Story wise the game truly is a sequel to Arkham Asylum, with Batman once again trying to stop the Joker's evil plans however this time the setting isn't just an island full of villains but in fact a whole city. The plot takes some twists along the way but other then a surprising ending it is pretty standard stuff. It won't stay with you once you have completed it like some games but it will keep you interested for as long as it needs to.
As I mentioned the setting is that of a city this time which creates a much more open world feel to the game as opposed to the more linear approach of its predecessor. Whilst the story progresses you can go off and do certain side missions and stop crimes across the city and go back to the story whenever you like. I find this approach takes the player out of the story and whilst many like the option to do what they like, I preferred the more focused linear style of the first game.

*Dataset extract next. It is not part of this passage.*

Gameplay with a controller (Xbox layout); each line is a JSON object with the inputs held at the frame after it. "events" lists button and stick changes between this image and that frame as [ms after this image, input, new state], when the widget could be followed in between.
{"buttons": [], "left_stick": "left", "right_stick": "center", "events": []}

The story length felt shorter to finish than Asylum and I'm not sure whether I just played it quicker or whether that is actually the case. This game does however have way more content to delve into once you finish the story than Asylum due to the open world approach of the game. Whilst the Riddler trophies return (400 as opposed to 240 in the last game) and contain an actual story and confrontations with the Riddler this time, there is also many side missions to play which feature a host of all new Batman villains to be entertained by. It's great stuff and really will keep you satisfied long after the main story is wrapped up.
The graphics and art style are pretty much untouched from Asylum, albeit a slightly more polished version. Whilst the game couldn't completely reinvent itself as it needs to be set in the same world as the first game, it would have been nice if they had tried to make this game distinct on its own. It's disappointing but hard to argue with seeing as the art style of Asylum was so fantastic, there isn't really a need to change it.
One of the things I did find frustrating whilst playing through the story was some blatant attempts to prolong the game's length. For example, in one part you need to access a room to progress the story. But before you can do that you need to go to four random locations first to destroy generators that are stopping you from entering the room. Things like this are completely boring and distract from playing its great story.
This game is very heavy on including different characters, way more so than Arkham Asylum, which is a good thing and a bad thing. The downside is that the story will be very hard to follow for people who are not very knowledgeable of the batman universe and will find the appearance of some extremely random. The game does a good job to provide character bios but still seems like players could get lost easy along the way. The upside is that Rocksteady does such a good job at adapting these famous characters that ideally we want to see their take on all of the citizens in Batman's wonderful universe. However this means that the characters feel less fleshed out than in Asylum and makes the story less meaningful.
One of my problems with the first game was that the boss battles we're pretty much the same, apart from Poison Ivy. This time the bosses have definitely been given more thought and feel way more unique than before. My favorite has to be the battle with Mister Freeze. Not only is he one of my favorite Batman villains and Rocksteady's take on the character is excellent, I found the battle to be a cool albeit slightly easy one to play through.
The combat and gameplay is pretty much the same as Asylum, with the inclusion of a few new gadgets and takedowns. The core mechanics are untouched with combos feeling tweaked and slightly easier to pull off. As with the art style I was disappointed at how small the improvement between games was, but the fact that they worked so well in Asylum I can see why Rocksteady chose not to adjust them that much. If it ain't broke don't fix it right?
Overall I thoroughly enjoyed Arkham City. The boss battles and villains feel a lot more unique and special like Batman villains should, and the inclusion of side missions is a nice way to include more characters without the integrity of the story suffering. It's a shame that game isn't more distinct from Asylum and feels more like Asylum DLC than a true sequel. I preferred the story and setting in the first game but as a lot of the things that I loved about Asylum carry over, it's hard not to love City also.